Once we are done, we restore the values from the stack to the registers.  Note that we do this in reverse order.  The stack works exactly like a stack data structure when used this way.  The last thing we put in will be the first thing that comes out.  This means we must pull things out in reverse order so they will all be restored to the same places.

Something else important to note is that we are pre-decrementing when putting things on the stack and post-incrementing when we pull things off.  This is because the stack grows downward, and the stack pointer always points at the last item on the stack.  And recall that when we return, the stack pointer must point at the same place it was at when the function was called.  If we add up the decrements and increments, we get -16 at the beginning of the function, and +16 at the end, which breaks even.

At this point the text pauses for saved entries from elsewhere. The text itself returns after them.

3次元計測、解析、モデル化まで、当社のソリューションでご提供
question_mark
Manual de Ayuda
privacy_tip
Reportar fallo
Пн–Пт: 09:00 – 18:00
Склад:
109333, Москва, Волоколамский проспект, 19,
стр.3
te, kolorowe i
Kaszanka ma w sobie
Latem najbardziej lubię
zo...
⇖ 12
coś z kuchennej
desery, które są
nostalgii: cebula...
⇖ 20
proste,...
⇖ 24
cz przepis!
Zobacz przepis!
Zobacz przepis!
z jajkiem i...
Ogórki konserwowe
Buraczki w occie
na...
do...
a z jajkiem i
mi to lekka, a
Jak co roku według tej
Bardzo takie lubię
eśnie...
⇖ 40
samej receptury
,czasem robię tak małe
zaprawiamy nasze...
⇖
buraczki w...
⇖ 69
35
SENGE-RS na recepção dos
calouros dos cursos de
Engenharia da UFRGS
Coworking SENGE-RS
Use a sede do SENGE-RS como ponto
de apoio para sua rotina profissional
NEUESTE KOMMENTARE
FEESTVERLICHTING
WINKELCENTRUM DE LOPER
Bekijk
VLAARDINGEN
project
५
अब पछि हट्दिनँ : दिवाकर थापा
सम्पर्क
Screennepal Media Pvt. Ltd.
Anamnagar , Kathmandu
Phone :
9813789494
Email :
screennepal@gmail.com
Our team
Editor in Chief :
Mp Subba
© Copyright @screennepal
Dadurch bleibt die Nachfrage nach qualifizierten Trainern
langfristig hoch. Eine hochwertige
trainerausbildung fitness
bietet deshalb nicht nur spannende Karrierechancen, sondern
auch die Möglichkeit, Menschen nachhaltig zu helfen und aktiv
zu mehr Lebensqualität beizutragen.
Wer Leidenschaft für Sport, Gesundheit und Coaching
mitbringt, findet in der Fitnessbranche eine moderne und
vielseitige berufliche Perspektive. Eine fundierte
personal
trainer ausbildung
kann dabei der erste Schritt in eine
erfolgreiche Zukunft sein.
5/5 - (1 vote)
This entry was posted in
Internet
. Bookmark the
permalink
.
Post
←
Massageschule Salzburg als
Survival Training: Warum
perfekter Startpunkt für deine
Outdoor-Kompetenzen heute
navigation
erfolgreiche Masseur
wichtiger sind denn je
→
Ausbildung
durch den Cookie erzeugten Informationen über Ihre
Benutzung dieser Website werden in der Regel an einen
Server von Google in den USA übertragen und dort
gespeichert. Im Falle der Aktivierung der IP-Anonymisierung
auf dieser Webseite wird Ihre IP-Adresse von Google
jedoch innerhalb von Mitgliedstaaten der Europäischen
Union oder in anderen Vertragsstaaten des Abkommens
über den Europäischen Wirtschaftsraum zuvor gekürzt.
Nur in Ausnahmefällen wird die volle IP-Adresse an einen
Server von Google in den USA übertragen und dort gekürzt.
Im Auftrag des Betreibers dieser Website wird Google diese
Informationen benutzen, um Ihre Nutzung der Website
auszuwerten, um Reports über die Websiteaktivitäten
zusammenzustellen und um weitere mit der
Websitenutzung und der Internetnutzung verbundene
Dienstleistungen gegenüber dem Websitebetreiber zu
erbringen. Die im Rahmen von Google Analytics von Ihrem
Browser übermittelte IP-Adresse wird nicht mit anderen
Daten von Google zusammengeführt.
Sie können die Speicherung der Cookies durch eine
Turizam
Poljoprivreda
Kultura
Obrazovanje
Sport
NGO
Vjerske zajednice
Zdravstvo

Lastly, once we compile and run the program, we can use echo $? to print the return value, which should be 13 + 27 - 7 or 33.

This function is rather inefficient.  We are doing a ton of memory access.  We have a total of 8, and because they are in succession, each will have to wait for the previous one to complete.  Because ARM is very limited in instructions that access memory, it provides some instructions optimize memory accesses.  These are LDM and STM.  The M on the end of each means "multiple".  We can use these instructions to transfer the data in many registers to and from memory in a single instruction.  I can't say I understand how the wiring works for this, but I assume that the wiring between registers and memory is fairly robust to allow this.

We are not going to use these instructions directly right now, because they have to care about the order things are being transferred in.  We would not want to store r0 through r3, and then reload the data and have it end up with the first value in r3 and the last in r0.  So these have a sort of addressing mode system giving each another four versions.  The PUSH and POP instructions don't just apply to writing single registers to the stack.  If you give them a list of registers, instead of using LDR and STR, the assembler will use LDM and STM, to optimize performance.

Let's rewrite the above program using PUSH and POP to transfer multiple values at one!

.text
.global main
main:
    push {r4, r5, r6, lr}

    mov r4, #13
    mov r5, #27
    add r6, r4, r5
    sub r0, r6, #7

    pop {r4, r5, r6, lr}
    bx lr
This program will work identically to the first one, except cleaner and faster.  In fact, it should run a lot faster, because we cut memory accesses by 75%, and none of the other code takes significant time in comparison.

Note that PUSH and POP always produce code using the stack pointer.  If you want to load or store data anywhere else, you will have to use STR, LDR, STM, or LDM directly.

As usual, running this program should return the value 33 as the error code.